WHAT TO PRODUCE: Reproduce every entry below verbatim, line for line.

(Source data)

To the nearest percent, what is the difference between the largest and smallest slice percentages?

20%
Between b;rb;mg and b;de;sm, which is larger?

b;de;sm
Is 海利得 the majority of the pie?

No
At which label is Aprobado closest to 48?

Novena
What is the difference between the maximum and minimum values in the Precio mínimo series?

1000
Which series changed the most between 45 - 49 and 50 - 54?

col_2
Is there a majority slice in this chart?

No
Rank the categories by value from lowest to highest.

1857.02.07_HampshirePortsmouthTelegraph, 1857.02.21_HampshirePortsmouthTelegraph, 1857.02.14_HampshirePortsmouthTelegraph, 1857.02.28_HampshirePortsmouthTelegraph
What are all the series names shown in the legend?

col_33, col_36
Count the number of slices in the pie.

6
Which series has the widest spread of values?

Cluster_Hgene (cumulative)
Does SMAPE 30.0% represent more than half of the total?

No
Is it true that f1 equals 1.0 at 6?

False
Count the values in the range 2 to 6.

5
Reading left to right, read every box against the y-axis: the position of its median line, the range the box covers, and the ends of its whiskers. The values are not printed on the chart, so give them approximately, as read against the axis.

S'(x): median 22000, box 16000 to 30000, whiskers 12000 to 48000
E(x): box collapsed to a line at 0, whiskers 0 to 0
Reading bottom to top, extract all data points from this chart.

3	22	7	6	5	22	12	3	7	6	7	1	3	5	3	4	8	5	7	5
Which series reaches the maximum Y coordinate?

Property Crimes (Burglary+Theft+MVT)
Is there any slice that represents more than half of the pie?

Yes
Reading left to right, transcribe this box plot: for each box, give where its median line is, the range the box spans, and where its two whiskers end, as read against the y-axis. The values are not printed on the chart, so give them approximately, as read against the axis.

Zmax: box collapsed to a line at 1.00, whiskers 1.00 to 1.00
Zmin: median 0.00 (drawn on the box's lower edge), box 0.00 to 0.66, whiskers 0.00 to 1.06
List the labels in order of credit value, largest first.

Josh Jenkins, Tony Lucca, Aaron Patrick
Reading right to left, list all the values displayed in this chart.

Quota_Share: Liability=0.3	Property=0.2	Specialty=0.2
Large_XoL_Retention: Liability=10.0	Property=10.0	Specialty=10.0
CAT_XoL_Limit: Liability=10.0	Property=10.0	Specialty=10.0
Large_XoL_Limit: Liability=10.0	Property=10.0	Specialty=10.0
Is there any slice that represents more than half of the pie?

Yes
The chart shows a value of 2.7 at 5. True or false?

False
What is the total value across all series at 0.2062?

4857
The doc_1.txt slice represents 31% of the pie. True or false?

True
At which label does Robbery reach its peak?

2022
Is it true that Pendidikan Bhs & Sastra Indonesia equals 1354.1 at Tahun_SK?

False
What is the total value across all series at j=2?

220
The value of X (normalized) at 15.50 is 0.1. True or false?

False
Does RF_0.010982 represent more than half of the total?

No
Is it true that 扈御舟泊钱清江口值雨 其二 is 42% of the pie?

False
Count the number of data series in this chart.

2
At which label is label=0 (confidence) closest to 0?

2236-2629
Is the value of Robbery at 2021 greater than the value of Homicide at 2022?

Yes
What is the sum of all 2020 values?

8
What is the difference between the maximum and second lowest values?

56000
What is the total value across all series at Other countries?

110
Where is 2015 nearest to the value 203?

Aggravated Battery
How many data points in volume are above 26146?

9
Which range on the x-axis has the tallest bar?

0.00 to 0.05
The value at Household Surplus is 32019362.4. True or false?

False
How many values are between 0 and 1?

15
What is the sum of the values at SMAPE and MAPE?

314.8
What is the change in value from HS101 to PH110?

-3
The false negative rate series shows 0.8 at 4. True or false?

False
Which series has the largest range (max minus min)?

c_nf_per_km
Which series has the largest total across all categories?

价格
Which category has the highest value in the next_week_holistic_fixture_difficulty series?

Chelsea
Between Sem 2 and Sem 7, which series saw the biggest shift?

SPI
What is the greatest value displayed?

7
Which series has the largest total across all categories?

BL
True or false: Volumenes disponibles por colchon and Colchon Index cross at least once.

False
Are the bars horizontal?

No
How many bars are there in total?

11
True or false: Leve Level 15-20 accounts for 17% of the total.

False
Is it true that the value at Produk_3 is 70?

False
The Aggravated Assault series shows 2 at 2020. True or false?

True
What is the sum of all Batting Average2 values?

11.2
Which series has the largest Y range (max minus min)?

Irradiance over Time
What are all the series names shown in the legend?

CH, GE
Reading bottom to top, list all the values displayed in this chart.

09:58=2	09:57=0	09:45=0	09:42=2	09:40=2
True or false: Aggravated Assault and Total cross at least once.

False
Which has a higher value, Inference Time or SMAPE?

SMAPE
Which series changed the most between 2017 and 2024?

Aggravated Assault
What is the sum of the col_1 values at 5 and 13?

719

SOLUTION FOR THIS TASK:
To the nearest percent, what is the difference between the largest and smallest slice percentages?

20%
Between b;rb;mg and b;de;sm, which is larger?

b;de;sm
Is 海利得 the majority of the pie?

No
At which label is Aprobado closest to 48?

Novena
What is the difference between the maximum and minimum values in the Precio mínimo series?

1000
Which series changed the most between 45 - 49 and 50 - 54?

col_2
Is there a majority slice in this chart?

No
Rank the categories by value from lowest to highest.

1857.02.07_HampshirePortsmouthTelegraph, 1857.02.21_HampshirePortsmouthTelegraph, 1857.02.14_HampshirePortsmouthTelegraph, 1857.02.28_HampshirePortsmouthTelegraph
What are all the series names shown in the legend?

col_33, col_36
Count the number of slices in the pie.

6
Which series has the widest spread of values?

Cluster_Hgene (cumulative)
Does SMAPE 30.0% represent more than half of the total?

No
Is it true that f1 equals 1.0 at 6?

False
Count the values in the range 2 to 6.

5
Reading left to right, read every box against the y-axis: the position of its median line, the range the box covers, and the ends of its whiskers. The values are not printed on the chart, so give them approximately, as read against the axis.

S'(x): median 22000, box 16000 to 30000, whiskers 12000 to 48000
E(x): box collapsed to a line at 0, whiskers 0 to 0
Reading bottom to top, extract all data points from this chart.

3	22	7	6	5	22	12	3	7	6	7	1	3	5	3	4	8	5	7	5
Which series reaches the maximum Y coordinate?

Property Crimes (Burglary+Theft+MVT)
Is there any slice that represents more than half of the pie?

Yes
Reading left to right, transcribe this box plot: for each box, give where its median line is, the range the box spans, and where its two whiskers end, as read against the y-axis. The values are not printed on the chart, so give them approximately, as read against the axis.

Zmax: box collapsed to a line at 1.00, whiskers 1.00 to 1.00
Zmin: median 0.00 (drawn on the box's lower edge), box 0.00 to 0.66, whiskers 0.00 to 1.06
List the labels in order of credit value, largest first.

Josh Jenkins, Tony Lucca, Aaron Patrick
Reading right to left, list all the values displayed in this chart.

Quota_Share: Liability=0.3	Property=0.2	Specialty=0.2
Large_XoL_Retention: Liability=10.0	Property=10.0	Specialty=10.0
CAT_XoL_Limit: Liability=10.0	Property=10.0	Specialty=10.0
Large_XoL_Limit: Liability=10.0	Property=10.0	Specialty=10.0
Is there any slice that represents more than half of the pie?

Yes
The chart shows a value of 2.7 at 5. True or false?

False
What is the total value across all series at 0.2062?

4857
The doc_1.txt slice represents 31% of the pie. True or false?

True
At which label does Robbery reach its peak?

2022
Is it true that Pendidikan Bhs & Sastra Indonesia equals 1354.1 at Tahun_SK?

False
What is the total value across all series at j=2?

220
The value of X (normalized) at 15.50 is 0.1. True or false?

False
Does RF_0.010982 represent more than half of the total?

No
Is it true that 扈御舟泊钱清江口值雨 其二 is 42% of the pie?

False
Count the number of data series in this chart.

2
At which label is label=0 (confidence) closest to 0?

2236-2629
Is the value of Robbery at 2021 greater than the value of Homicide at 2022?

Yes
What is the sum of all 2020 values?

8
What is the difference between the maximum and second lowest values?

56000
What is the total value across all series at Other countries?

110
Where is 2015 nearest to the value 203?

Aggravated Battery
How many data points in volume are above 26146?

9
Which range on the x-axis has the tallest bar?

0.00 to 0.05
The value at Household Surplus is 32019362.4. True or false?

False
How many values are between 0 and 1?

15
What is the sum of the values at SMAPE and MAPE?

314.8
What is the change in value from HS101 to PH110?

-3
The false negative rate series shows 0.8 at 4. True or false?

False
Which series has the largest range (max minus min)?

c_nf_per_km
Which series has the largest total across all categories?

价格
Which category has the highest value in the next_week_holistic_fixture_difficulty series?

Chelsea
Between Sem 2 and Sem 7, which series saw the biggest shift?

SPI
What is the greatest value displayed?

7
Which series has the largest total across all categories?

BL
True or false: Volumenes disponibles por colchon and Colchon Index cross at least once.

False
Are the bars horizontal?

No
How many bars are there in total?

11
True or false: Leve Level 15-20 accounts for 17% of the total.

False
Is it true that the value at Produk_3 is 70?

False
The Aggravated Assault series shows 2 at 2020. True or false?

True
What is the sum of all Batting Average2 values?

11.2
Which series has the largest Y range (max minus min)?

Irradiance over Time
What are all the series names shown in the legend?

CH, GE
Reading bottom to top, list all the values displayed in this chart.

09:58=2	09:57=0	09:45=0	09:42=2	09:40=2
True or false: Aggravated Assault and Total cross at least once.

False
Which has a higher value, Inference Time or SMAPE?

SMAPE
Which series changed the most between 2017 and 2024?

Aggravated Assault
What is the sum of the col_1 values at 5 and 13?

719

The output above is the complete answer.